PROMPT - The answer must consist solely of the lines from the opening line of the entries through the line with "Document page, 1241x1754 pixels.", transcribed exactly and without any pictures.

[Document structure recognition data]
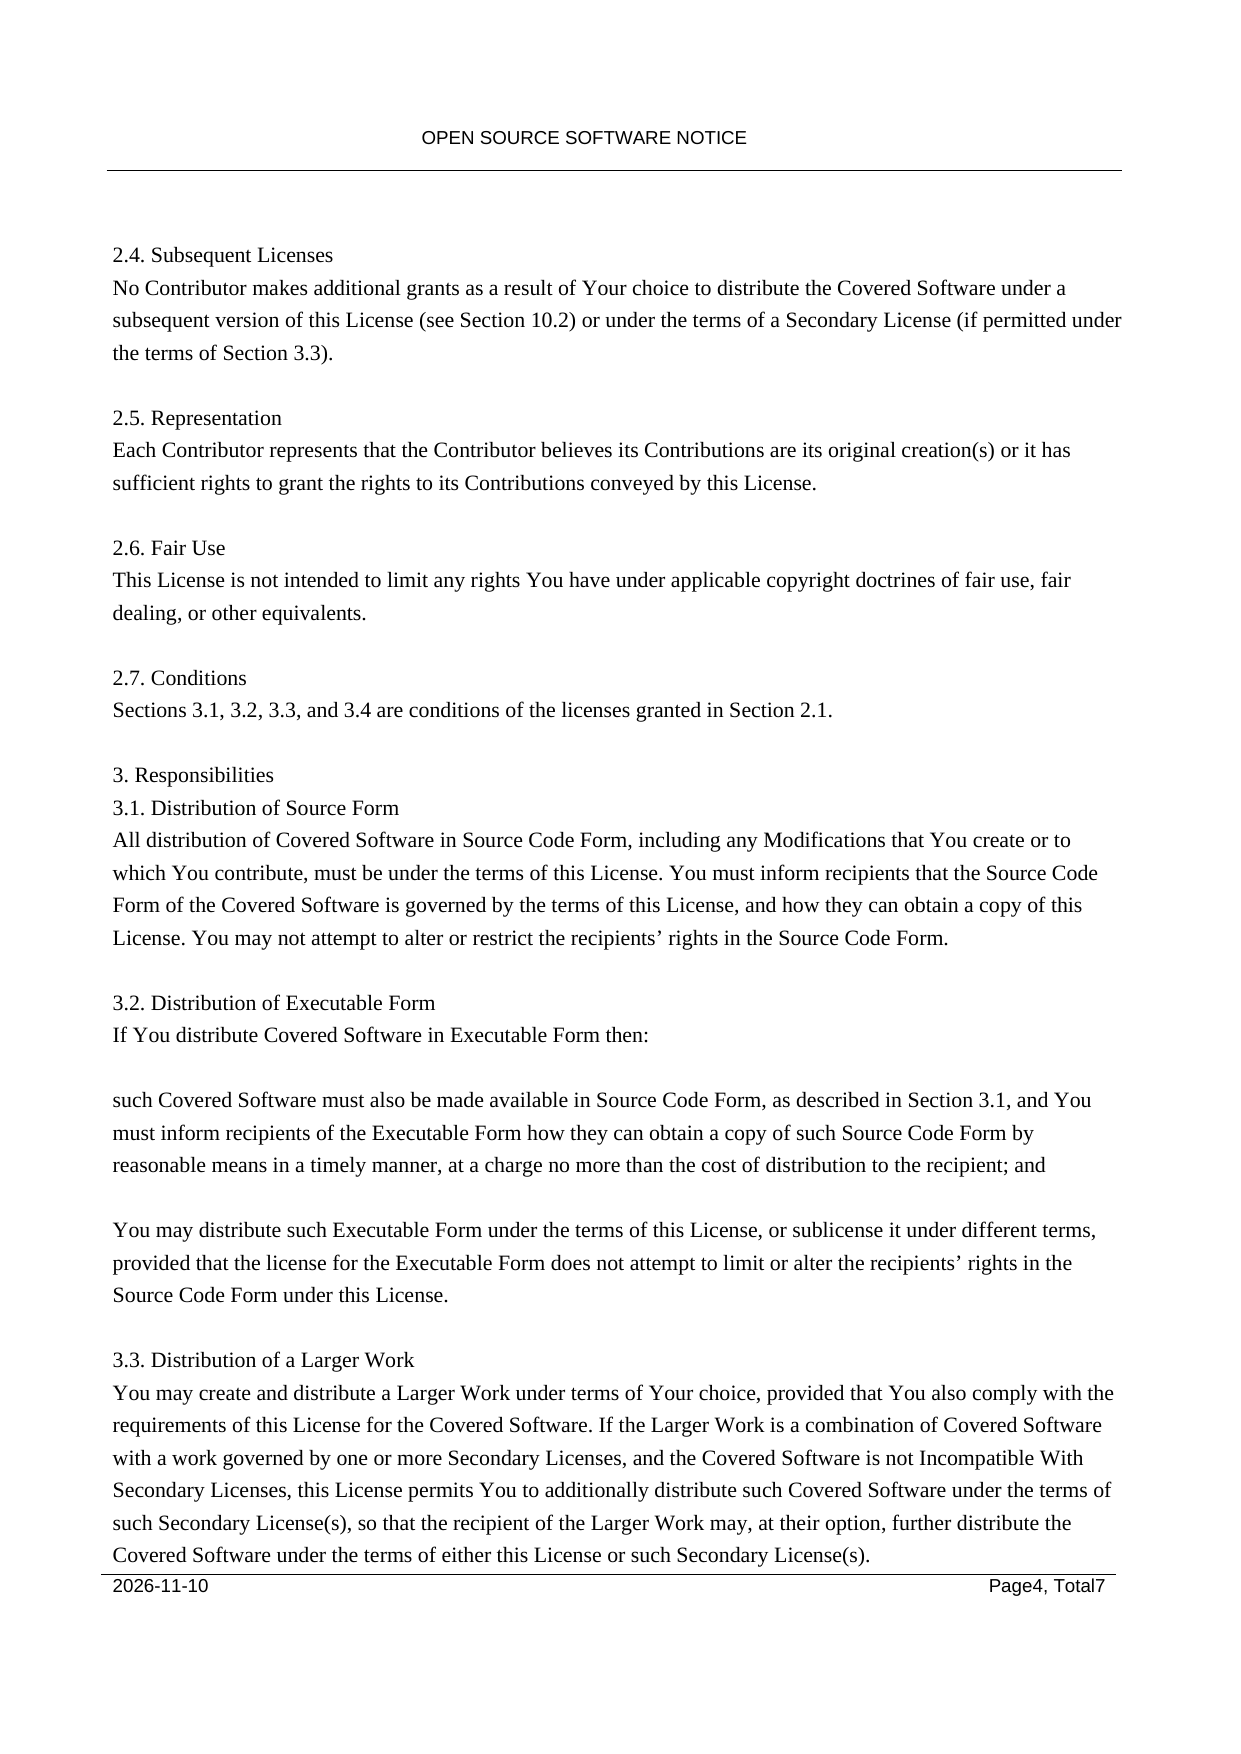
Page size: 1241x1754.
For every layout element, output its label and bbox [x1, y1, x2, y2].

text [112, 206, 1128, 1571]
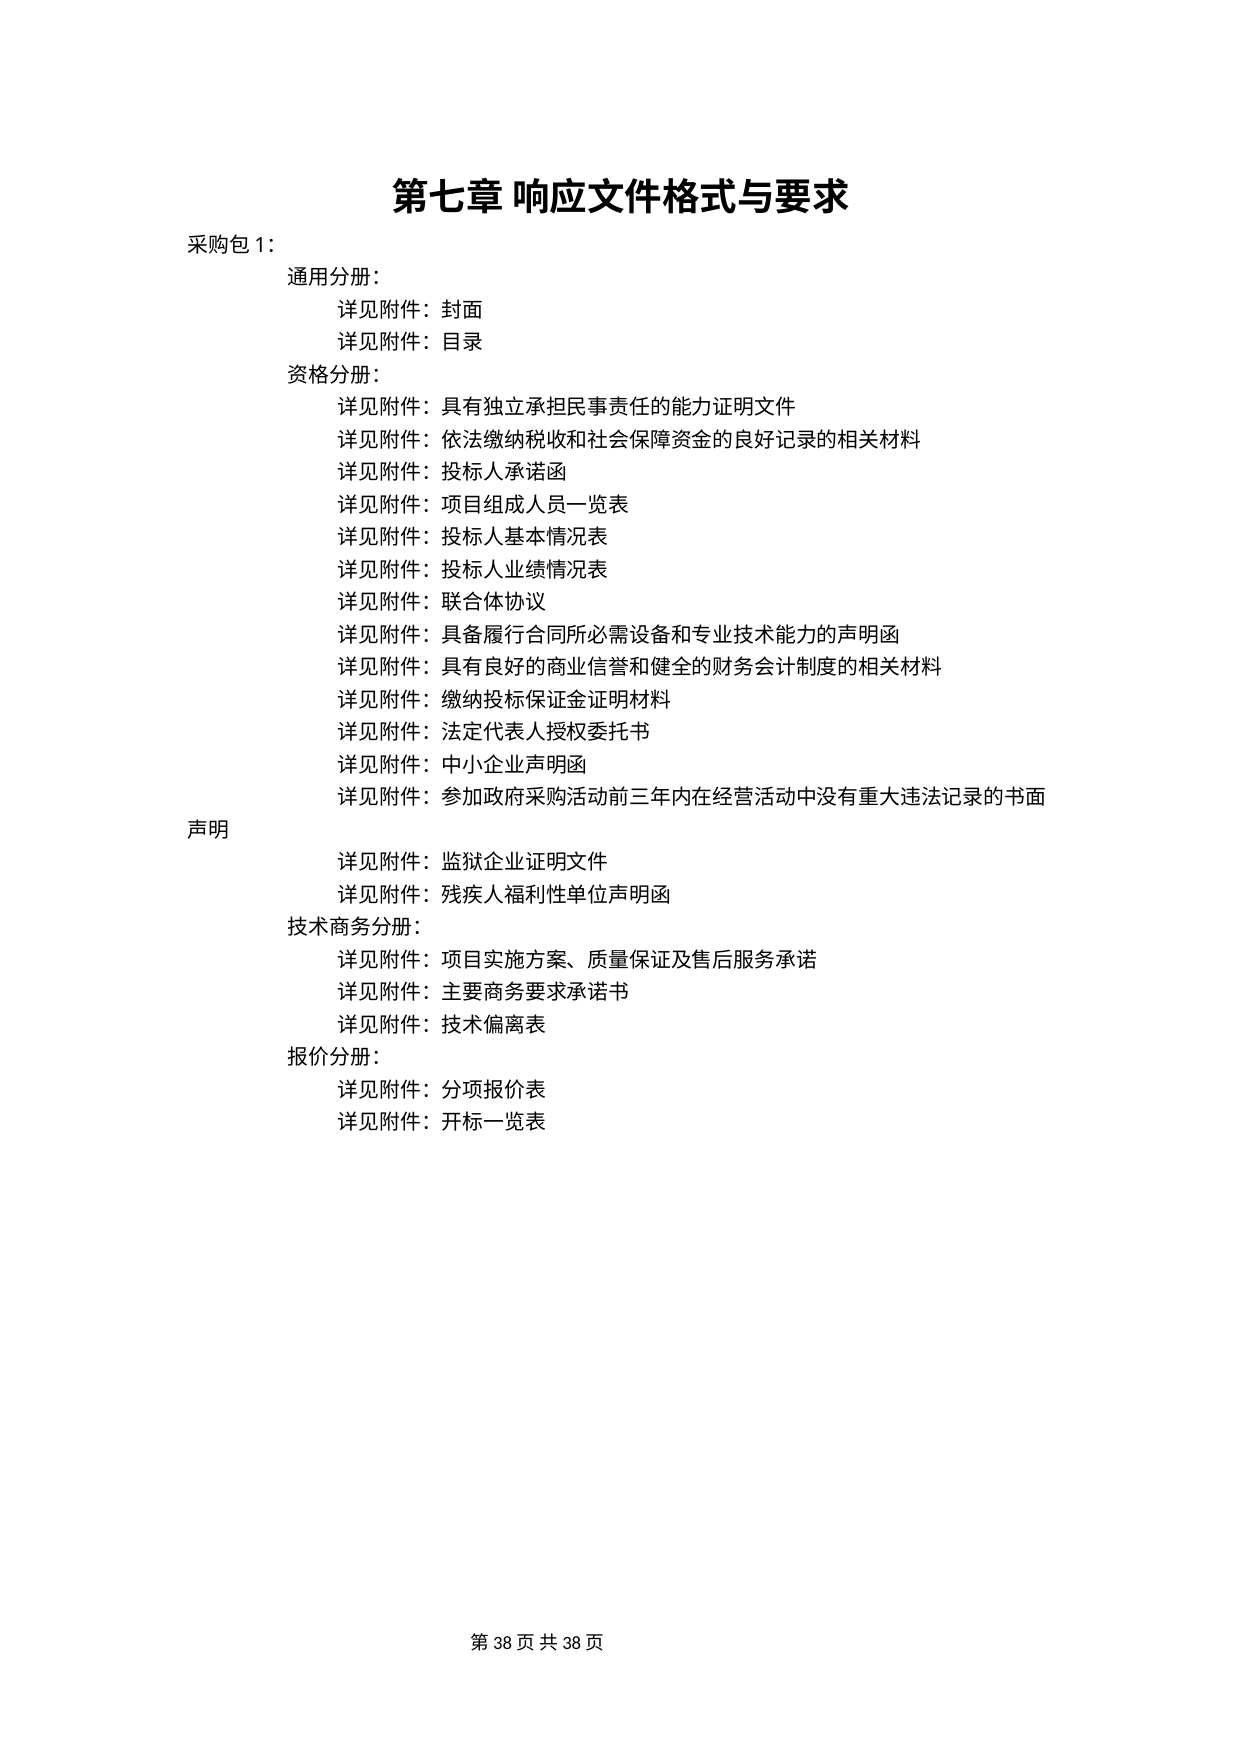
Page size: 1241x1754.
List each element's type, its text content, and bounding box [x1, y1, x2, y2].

text 采购包1： [187, 227, 1053, 259]
text 报价分册： [187, 1039, 1053, 1072]
text 详见附件：分项报价表 [187, 1072, 1053, 1104]
text 详见附件：监狱企业证明文件 [187, 844, 1053, 877]
text 详见附件：具有独立承担民事责任的能力证明文件 [187, 389, 1053, 422]
text 详见附件：缴纳投标保证金证明材料 [187, 682, 1053, 714]
text 详见附件：投标人业绩情况表 [187, 552, 1053, 584]
text 详见附件：残疾人福利性单位声明函 [187, 877, 1053, 909]
text 详见附件：主要商务要求承诺书 [187, 974, 1053, 1007]
text 详见附件：具有良好的商业信誉和健全的财务会计制度的相关材料 [187, 649, 1053, 682]
text 通用分册： [187, 259, 1053, 292]
text 详见附件：封面 [187, 292, 1053, 324]
text 详见附件：投标人基本情况表 [187, 519, 1053, 552]
text 详见附件：项目组成人员一览表 [187, 487, 1053, 519]
text 资格分册： [187, 357, 1053, 389]
text 详见附件：参加政府采购活动前三年内在经营活动中没有重大违法记录的书面声明 [187, 779, 1053, 844]
text 详见附件：具备履行合同所必需设备和专业技术能力的声明函 [187, 617, 1053, 649]
text 技术商务分册： [187, 909, 1053, 942]
text 详见附件：联合体协议 [187, 584, 1053, 617]
text 详见附件：开标一览表 [187, 1104, 1053, 1137]
text 详见附件：中小企业声明函 [187, 747, 1053, 779]
text 详见附件：依法缴纳税收和社会保障资金的良好记录的相关材料 [187, 422, 1053, 454]
text 详见附件：目录 [187, 324, 1053, 357]
text 详见附件：技术偏离表 [187, 1007, 1053, 1039]
text 详见附件：投标人承诺函 [187, 454, 1053, 487]
text 第七章 响应文件格式与要求 [187, 162, 1053, 227]
text 详见附件：项目实施方案、质量保证及售后服务承诺 [187, 942, 1053, 974]
text 详见附件：法定代表人授权委托书 [187, 714, 1053, 747]
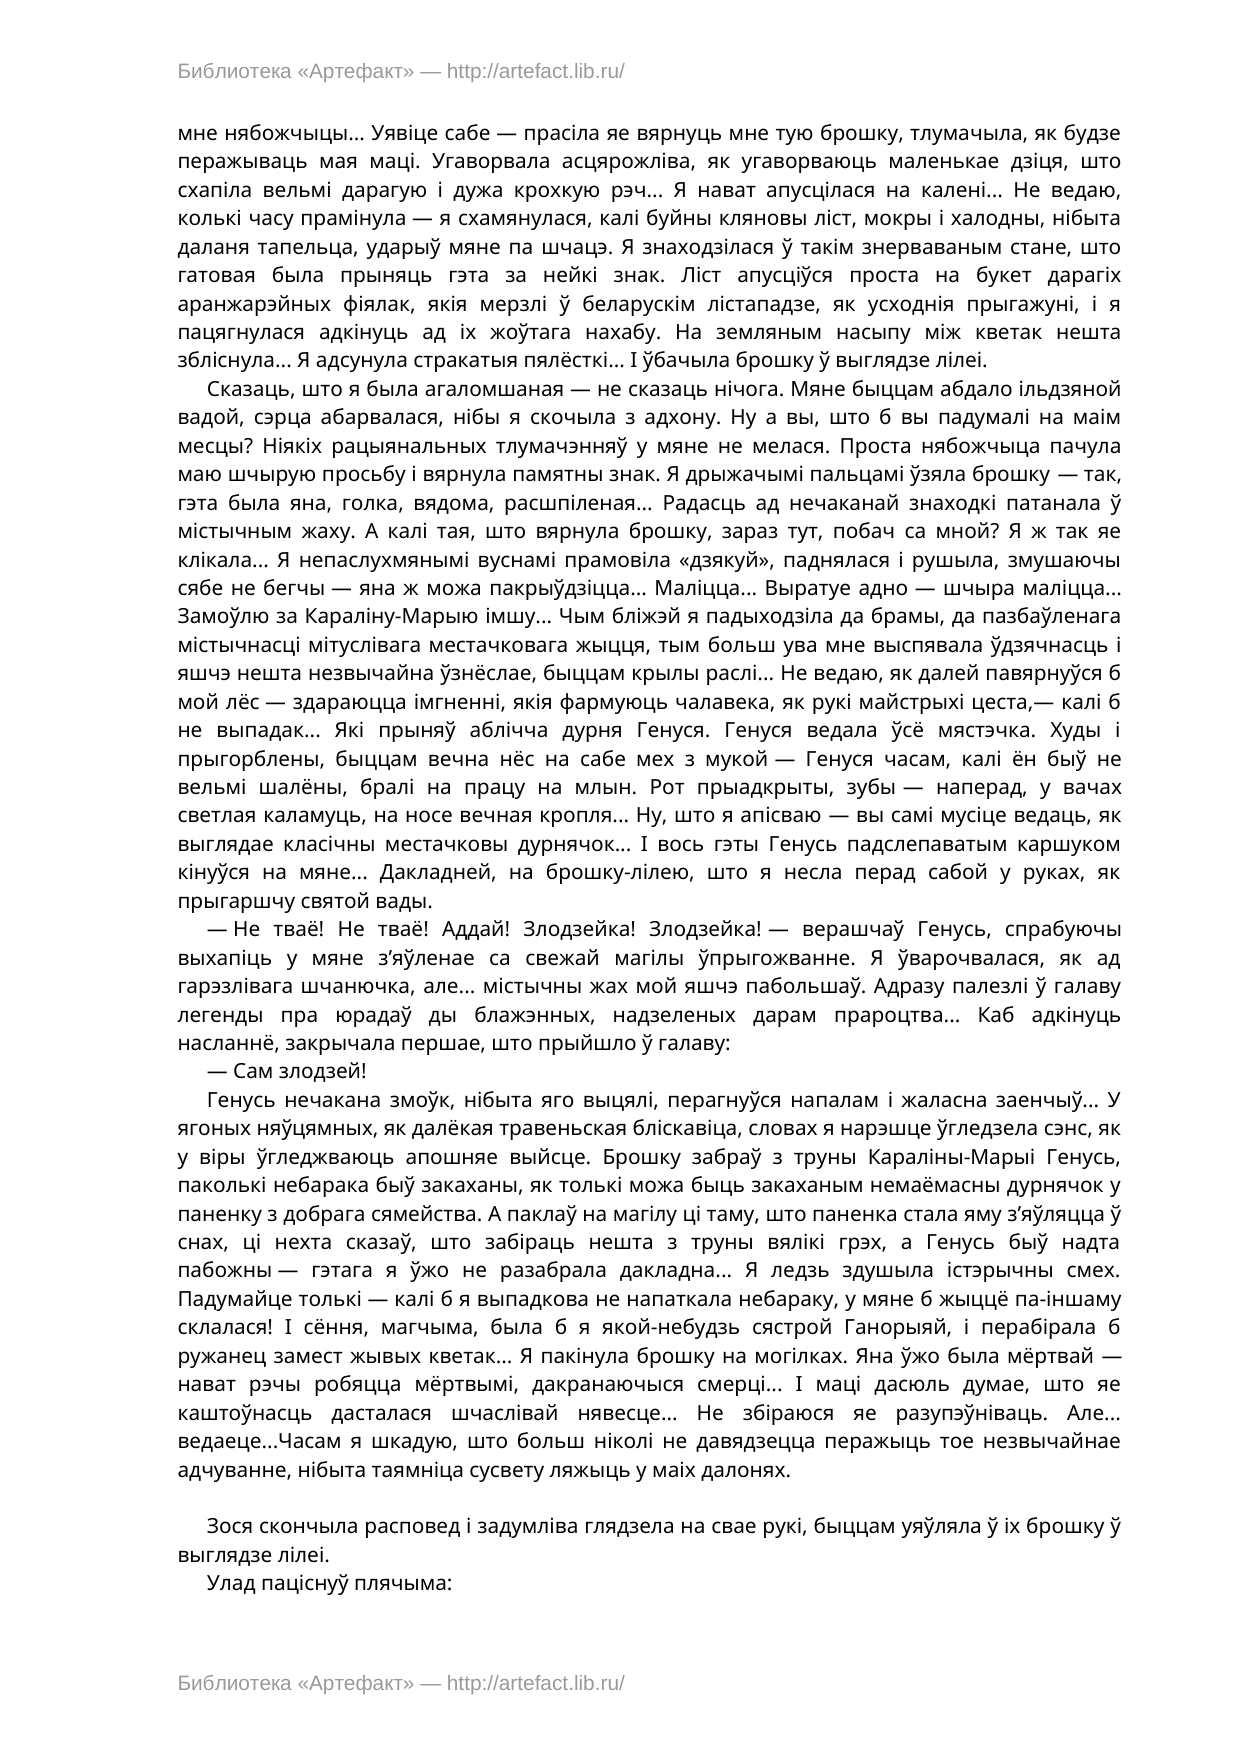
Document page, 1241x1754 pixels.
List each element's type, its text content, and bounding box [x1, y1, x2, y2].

text Сказаць, што я была агаломшаная — не сказаць нічога. Мяне быццам абдало ільдзяной вадой, сэрца абарвалася, нібы я скочыла з адхону. Ну а вы, што б вы падумалі на маім месцы? Ніякіх рацыянальных тлумачэнняў у мяне не мелася. Проста нябожчыца пачула маю шчырую просьбу і вярнула памятны знак. Я дрыжачымі пальцамі ўзяла брошку — так, гэта была яна, голка, вядома, расшпіленая... Радасць ад нечаканай знаходкі патанала ў містычным жаху. А калі тая, што вярнула брошку, зараз тут, побач са мной? Я ж так яе клікала... Я непаслухмянымі вуснамі прамовіла «дзякуй», паднялася і рушыла, змушаючы сябе не бегчы — яна ж можа пакрыўдзіцца... Маліцца... Выратуе адно — шчыра маліцца... Замоўлю за Караліну-Марыю імшу... Чым бліжэй я падыходзіла да брамы, да пазбаўленага містычнасці мітуслівага местачковага жыцця, тым больш ува мне выспявала ўдзячнасць і яшчэ нешта незвычайна ўзнёслае, быццам крылы раслі... Не ведаю, як далей павярнуўся б мой лёс — здараюцца імгненні, якія фармуюць чалавека, як рукі майстрыхі цеста,— калі б не выпадак... Які прыняў аблічча дурня Генуся. Генуся ведала ўсё мястэчка. Худы і прыгорблены, быццам вечна нёс на сабе мех з мукой — Генуся часам, калі ён быў не вельмі шалёны, бралі на працу на млын. Рот прыадкрыты, зубы — наперад, у вачах светлая каламуць, на носе вечная кропля... Ну, што я апісваю — вы самі мусіце ведаць, як выглядае класічны местачковы дурнячок... І вось гэты Генусь падслепаватым каршуком кінуўся на мяне... Дакладней, на брошку-лілею, што я несла перад сабой у руках, як прыгаршчу святой вады. [177, 374, 1122, 914]
text Генусь нечакана змоўк, нібыта яго выцялі, перагнуўся напалам і жаласна заенчыў... У ягоных няўцямных, як далёкая травеньская бліскавіца, словах я нарэшце ўгледзела сэнс, як у віры ўгледжваюць апошняе выйсце. Брошку забраў з труны Караліны-Марыі Генусь, паколькі небарака быў закаханы, як толькі можа быць закаханым немаёмасны дурнячок у паненку з добрага сямейства. А паклаў на магілу ці таму, што паненка стала яму з’яўляцца ў снах, ці нехта сказаў, што забіраць нешта з труны вялікі грэх, а Генусь быў надта пабожны — гэтага я ўжо не разабрала дакладна... Я ледзь здушыла істэрычны смех. Падумайце толькі — калі б я выпадкова не напаткала небараку, у мяне б жыццё па-іншаму склалася! І сёння, магчыма, была б я якой-небудзь сястрой Ганорыяй, і перабірала б ружанец замест жывых кветак... Я пакінула брошку на могілках. Яна ўжо была мёртвай — нават рэчы робяцца мёртвымі, дакранаючыся смерці... І маці дасюль думае, што яе каштоўнасць дасталася шчаслівай нявесце... Не збіраюся яе разупэўніваць. Але... ведаеце...Часам я шкадую, што больш ніколі не давядзецца перажыць тое незвычайнае адчуванне, нібыта таямніца сусвету ляжыць у маіх далонях. [177, 1085, 1122, 1483]
text Зося скончыла расповед і задумліва глядзела на свае рукі, быццам уяўляла ў іх брошку ў выглядзе лілеі. [177, 1512, 1122, 1568]
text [177, 118, 1122, 374]
text Улад паціснуў плячыма: [177, 1568, 1122, 1597]
text — Не тваё! Не тваё! Аддай! Злодзейка! Злодзейка! — верашчаў Генусь, спрабуючы выхапіць у мяне з’яўленае са свежай магілы ўпрыгожванне. Я ўварочвалася, як ад гарэзлівага шчанючка, але... містычны жах мой яшчэ пабольшаў. Адразу палезлі ў галаву легенды пра юрадаў ды блажэнных, надзеленых дарам прароцтва... Каб адкінуць насланнё, закрычала першае, што прыйшло ў галаву: [177, 914, 1122, 1057]
text — Сам злодзей! [177, 1057, 1122, 1085]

ANSWER TO THIS TASK -
Page size: 1241x1754.
For every layout element, output its label and bbox [x1, y1, x2, y2].

text [112, 206, 1128, 1571]
Page size: 1241x1754.
List each element's type, its text content, and bounding box [x1, y1, x2, y2].

text 采购包1： [187, 227, 1053, 259]
text 报价分册： [187, 1039, 1053, 1072]
text 详见附件：分项报价表 [187, 1072, 1053, 1104]
text 详见附件：监狱企业证明文件 [187, 844, 1053, 877]
text 详见附件：具有独立承担民事责任的能力证明文件 [187, 389, 1053, 422]
text 详见附件：缴纳投标保证金证明材料 [187, 682, 1053, 714]
text 详见附件：投标人业绩情况表 [187, 552, 1053, 584]
text 详见附件：残疾人福利性单位声明函 [187, 877, 1053, 909]
text 详见附件：主要商务要求承诺书 [187, 974, 1053, 1007]
text 详见附件：具有良好的商业信誉和健全的财务会计制度的相关材料 [187, 649, 1053, 682]
text 通用分册： [187, 259, 1053, 292]
text 详见附件：封面 [187, 292, 1053, 324]
text 详见附件：投标人基本情况表 [187, 519, 1053, 552]
text 详见附件：项目组成人员一览表 [187, 487, 1053, 519]
text 资格分册： [187, 357, 1053, 389]
text 详见附件：参加政府采购活动前三年内在经营活动中没有重大违法记录的书面声明 [187, 779, 1053, 844]
text 详见附件：具备履行合同所必需设备和专业技术能力的声明函 [187, 617, 1053, 649]
text 技术商务分册： [187, 909, 1053, 942]
text 详见附件：联合体协议 [187, 584, 1053, 617]
text 详见附件：开标一览表 [187, 1104, 1053, 1137]
text 详见附件：中小企业声明函 [187, 747, 1053, 779]
text 详见附件：依法缴纳税收和社会保障资金的良好记录的相关材料 [187, 422, 1053, 454]
text 详见附件：目录 [187, 324, 1053, 357]
text 详见附件：技术偏离表 [187, 1007, 1053, 1039]
text 详见附件：投标人承诺函 [187, 454, 1053, 487]
text 第七章 响应文件格式与要求 [187, 162, 1053, 227]
text 详见附件：项目实施方案、质量保证及售后服务承诺 [187, 942, 1053, 974]
text 详见附件：法定代表人授权委托书 [187, 714, 1053, 747]
Document page, 1241x1754 pixels.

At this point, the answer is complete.